Wie sich aus § 128 Abs. 3 FGO ferner klar und unzweideutig ergibt, ist gegen die Entscheidung des FG über die Nichtzulassung der Beschwerde gegen einen Beschluß über die Aussetzung der Vollziehung ―anders als bei Entscheidungen über die Nichtzulassung der Revision in einem Urteil― eine "Nichtzulassungsbeschwerde" nicht gegeben.
Die von Rechtsanwalt E für den Antragsteller erhobene Beschwerde ist mithin ebenso wie die Nichtzulassungsbeschwerde so offenkundig und eindeutig unstatthaft und damit von vornherein ohne jede Aussicht auf Erfolg (vgl. insofern BFH-Urteil vom 27. Februar 1998 VI R 88/97, BFHE 185, 126, BStBl II 1998, 445), daß dies ernstliche Zweifel daran begründet, ob Rechtsanwalt E seine Prozeßvollmacht ―sollte sie ihm tatsächlich für ein Verfahren vor dem BFH erteilt worden sein― nicht dadurch zum Schaden des Antragstellers mißbraucht hat, daß er gleichwohl die vorgenannten Rechtsmittel eingelegt hat.

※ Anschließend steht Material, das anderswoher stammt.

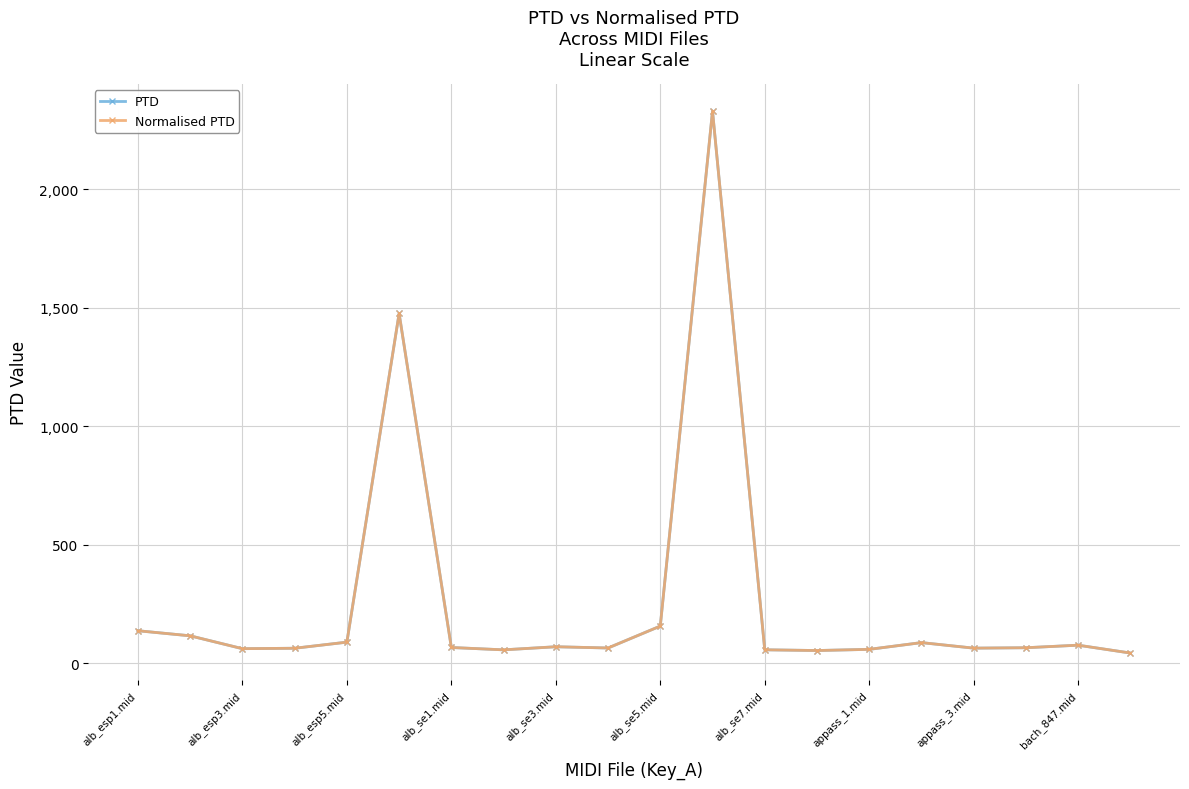

What is the value of the Normalised PTD point at the 17th from the left?

63.6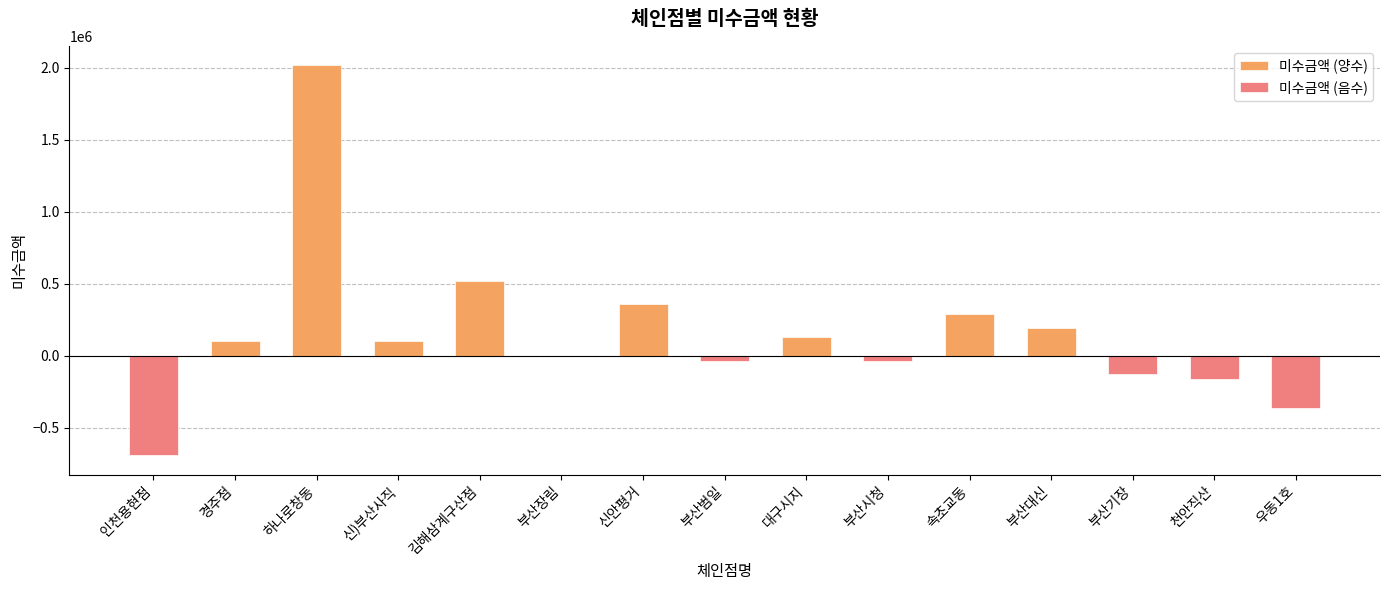

At which label is 미수금액 (음수) closest to -345220?

우동1호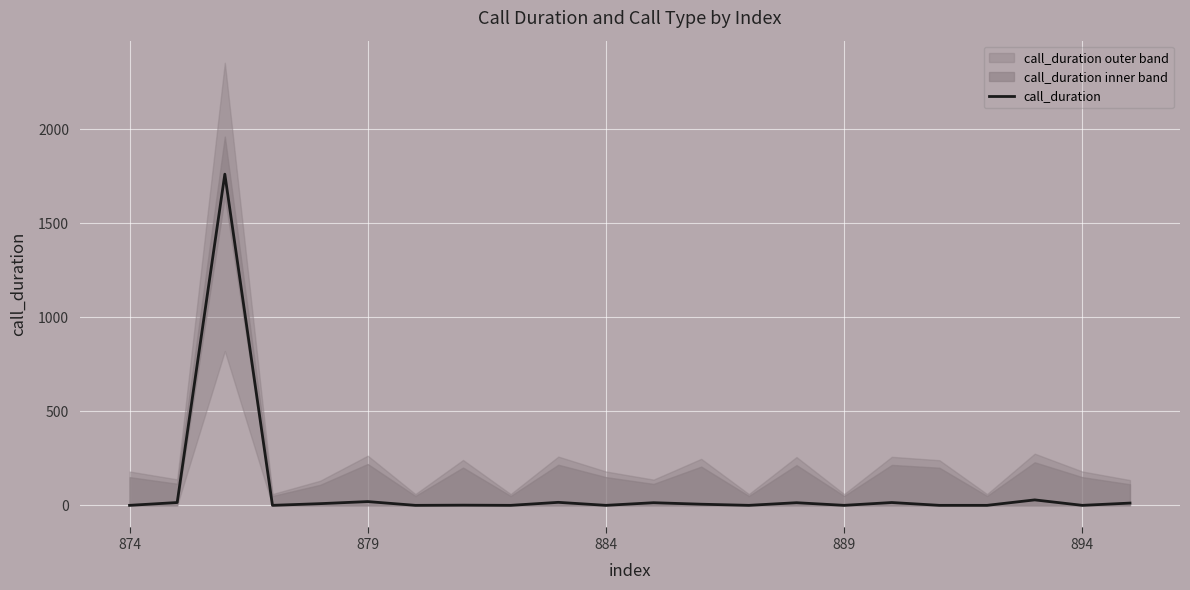

How many values exceed 6?

10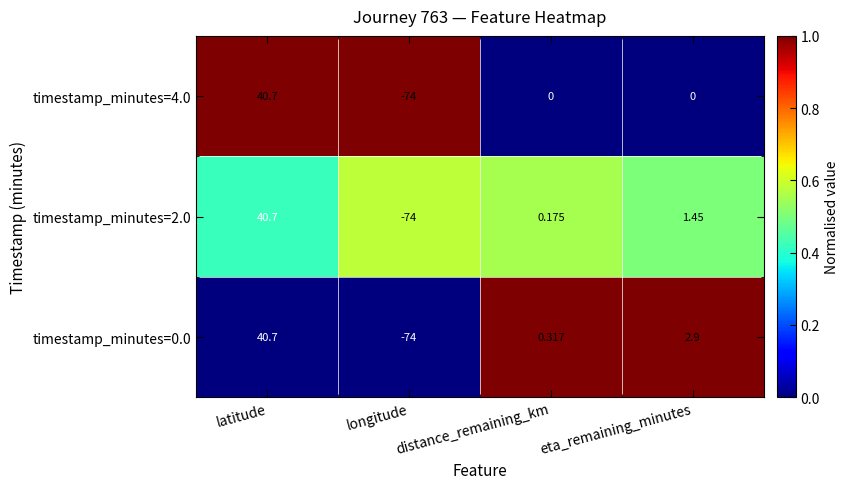

Is the value of timestamp_minutes=2.0 at longitude greater than the value of timestamp_minutes=4.0 at eta_remaining_minutes?

No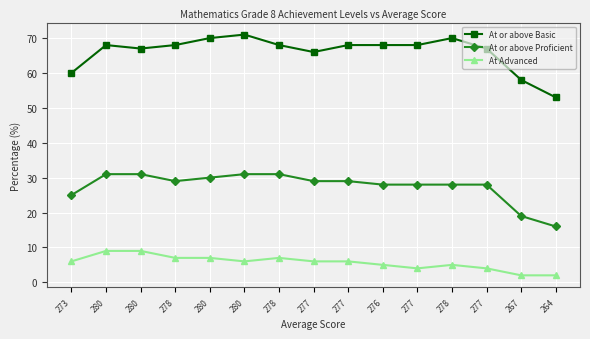

List the series in order of their peak value, lowest first.

At Advanced, At or above Proficient, At or above Basic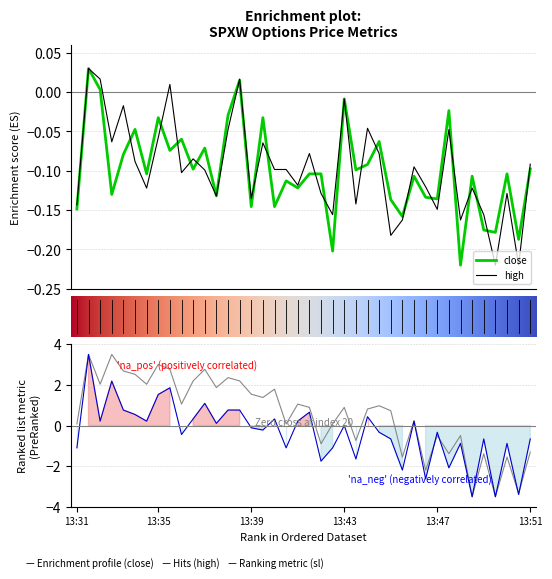

At which category does the chart reach its minimum across all series?

13:48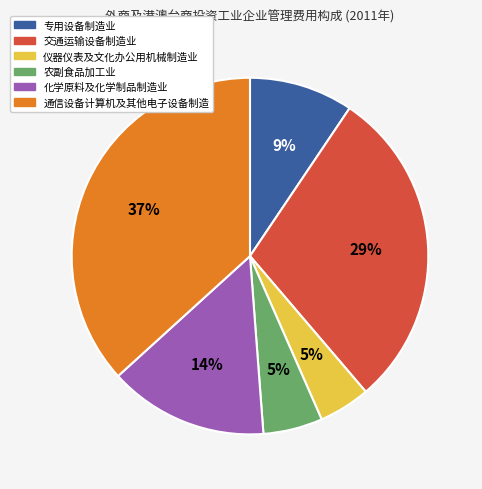

To the nearest percent, what is the difference between the largest and smallest slice percentages?

32%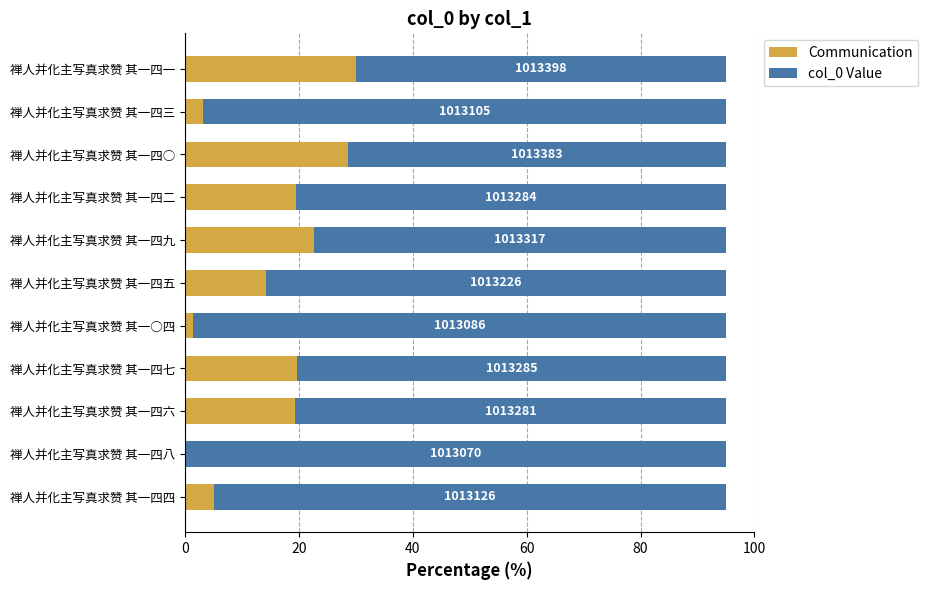

What are all the series names shown in the legend?

Communication, col_0 Value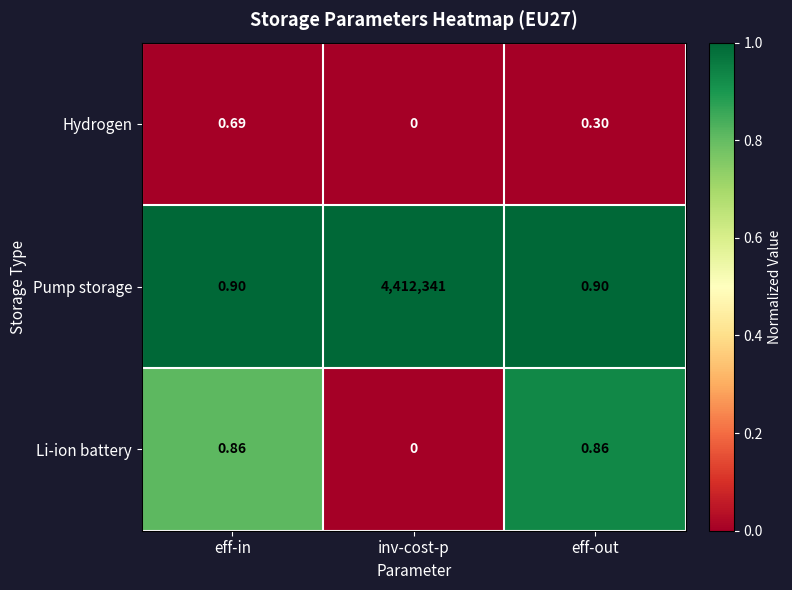

How many values in Li-ion battery are above zero?

2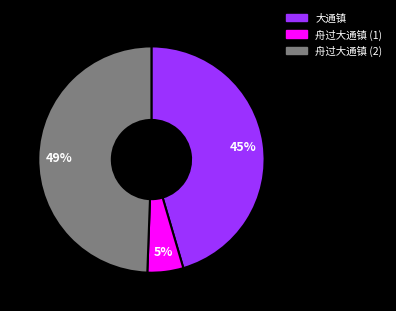

What is the ratio of the value at 舟过大通镇 (2) to the value at 大通镇?

1.1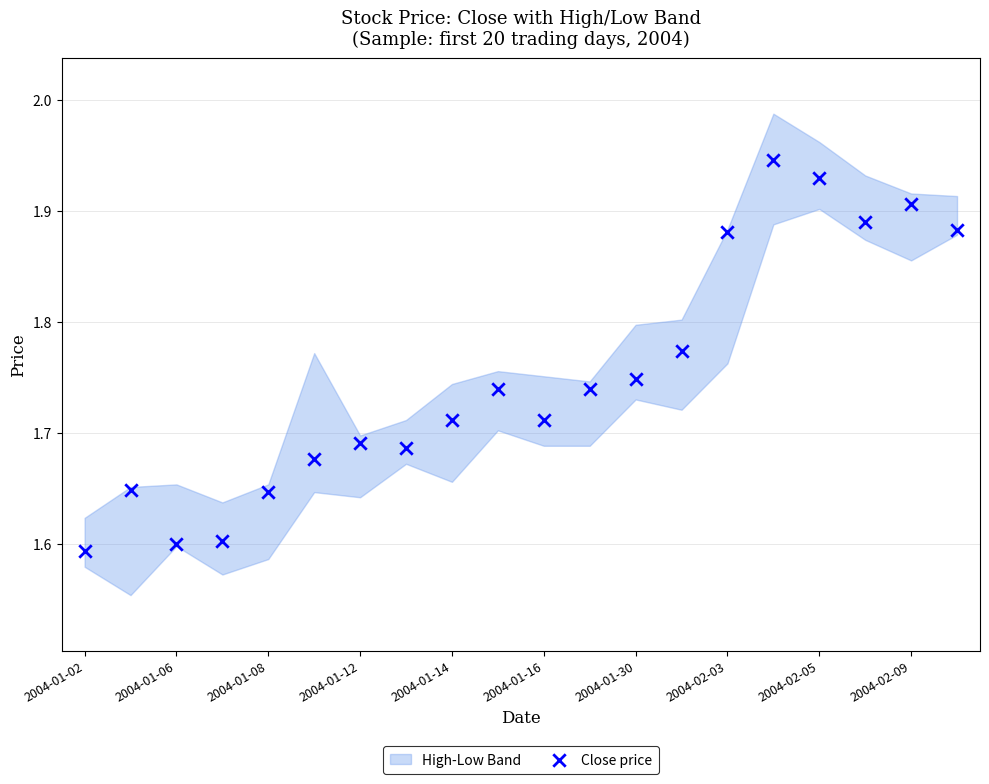

What is the range of Y values (max minus min)?

0.4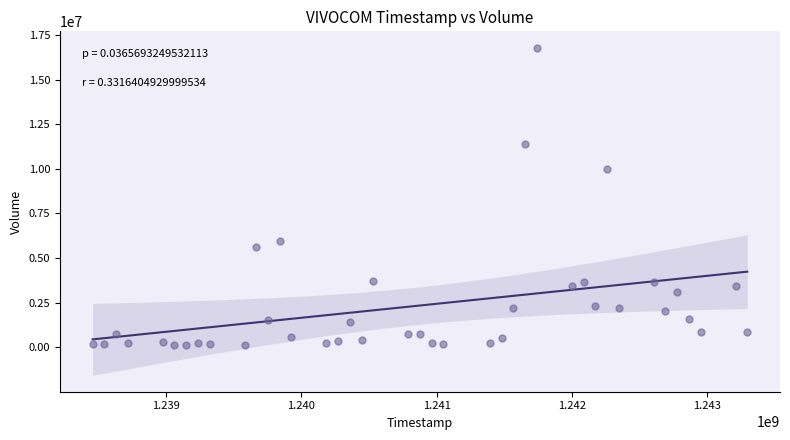

What Y value in the scatter plot is closest to 8448050?

10009066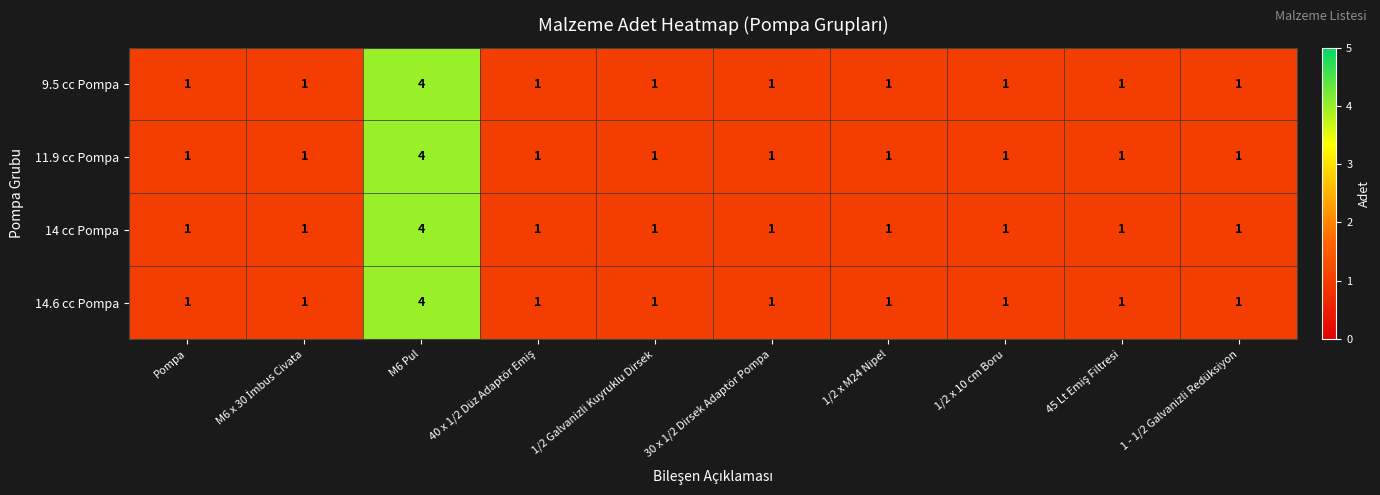

Is the value of 14.6 cc Pompa at M6 Pul greater than the value of 14 cc Pompa at 1/2 x M24 Nipel?

Yes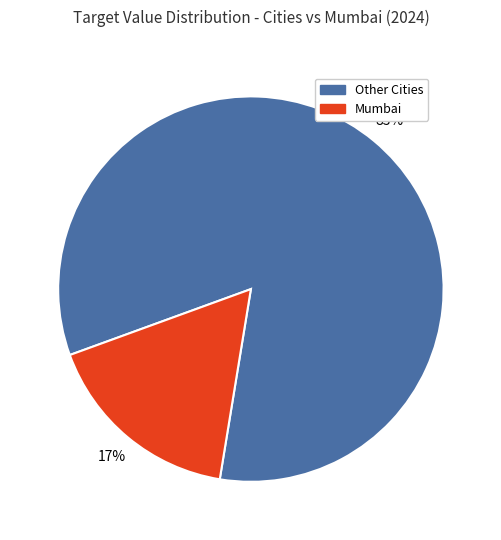

Which slice is the largest?

Other Cities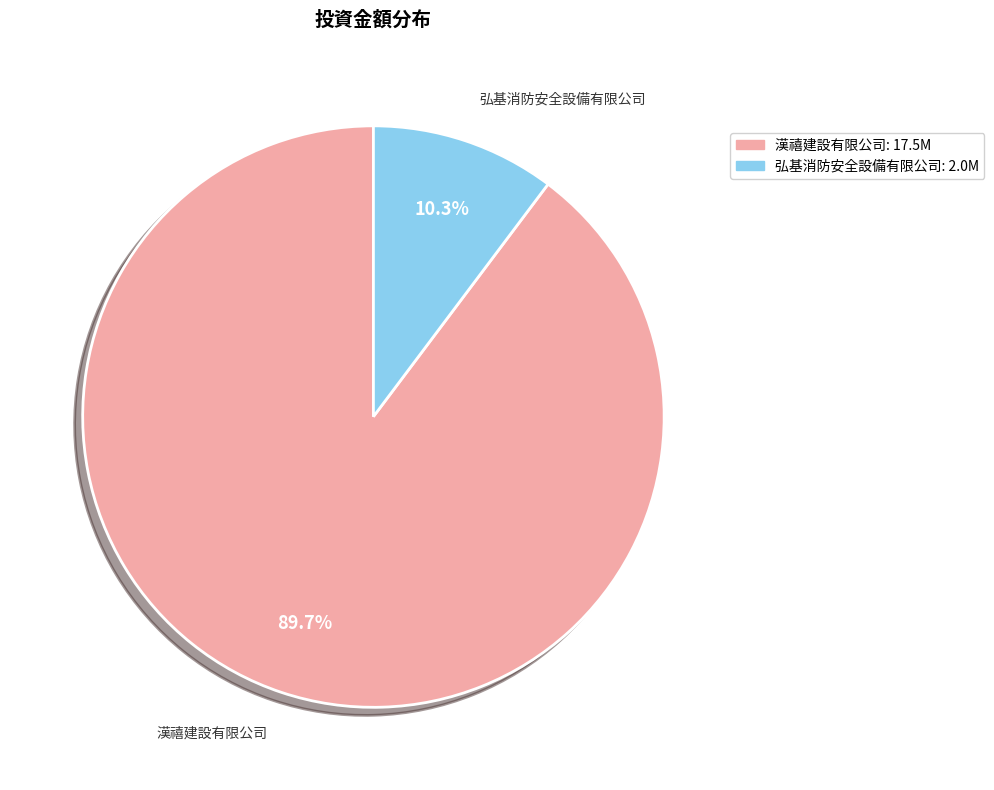

Which slice is the largest?

漢禧建設有限公司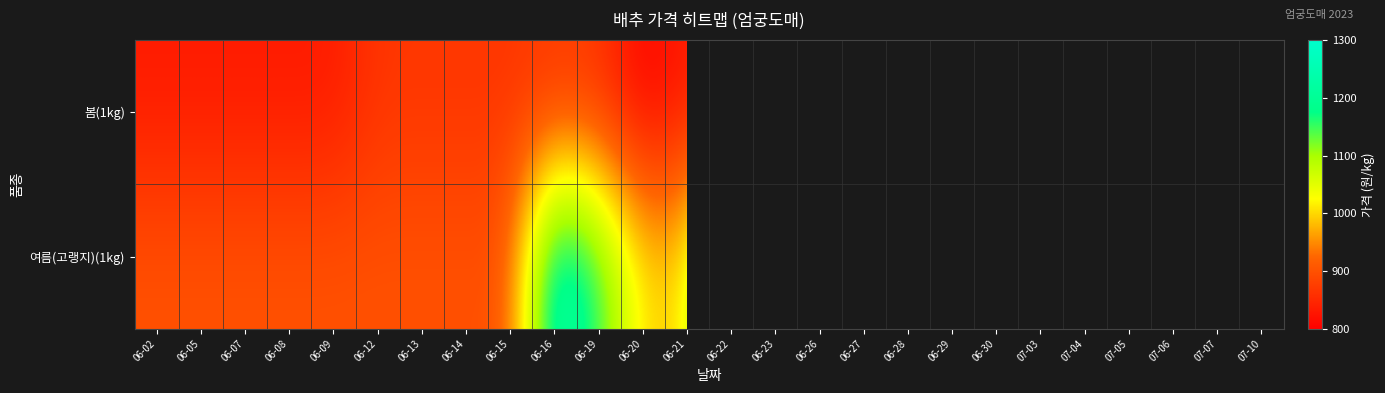

Rank the series by their maximum value, from lowest to highest.

봄(1kg), 여름(고랭지)(1kg)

Das gleiche gilt, insoweit die Beschwerde gegen die Versagung der Vollziehungsaussetzung darauf gestützt wird, die Entscheidung des FG sei "greifbar gesetzeswidrig". In der Rechtsprechung ist zwar die Statthaftigkeit eines in der FGO nicht ausdrücklich vorgesehenen, außerordentlichen Rechtsbehelfs unter bestimmten, engen Voraussetzungen bei "greifbarer Gesetzeswidrigkeit" einer mit ordentlichen Rechtsmitteln sonst nicht angreifbaren Entscheidung in Betracht gezogen worden (vgl. u.a. Beschlüsse des Senats vom 22. November 1994 VII B 144/94, BFH/NV 1995, 791, und vom 9. Dezember 1997 VII B 223/97, BFH/NV 1998, 714, sowie zuletzt Beschluß vom 8. Februar 1999 VII B 202/98). Es bedarf indes hier keiner näheren Erörterung der Statthaftigkeit eines solchen Rechtsbehelfs und seiner Voraussetzungen. Denn der Beschluß des FG ist jedenfalls offenkundig und eindeutig nicht "greifbar gesetzwidrig". Es verläßt insbesondere nicht, wie die Beschwerde meint, den "Boden der geltenden Rechtsordnung" und ist nicht willkürlich, wenn das FA einen Haftungsbescheid vor Abschluß der steuerstrafrechtlichen Ermittlungen erläßt ―nach deren Abschluß möglicherweise der Haftungsschuldner ohnehin wegen Zahlungsunfähigkeit nicht mehr mit Aussicht auf Erfolg in Anspruch genommen werden könnte― und wenn das FG über dagegen ergriffene Rechtsbehelfe mit der namentlich im Verfahren wegen Aussetzung der Vollziehung gebotenen Beschleunigung entscheidet.
Die Kosten dieses Verfahrens sind dem mithin als vollmachtlosem Vertreter zu behandelnden Rechtsanwalt E aufzuerlegen (ständige Rechtsprechung des BFH, vgl. u.a. Beschluß des Senats vom 11. Juni 1997 VII R 73/96, BFH/NV 1997, 892).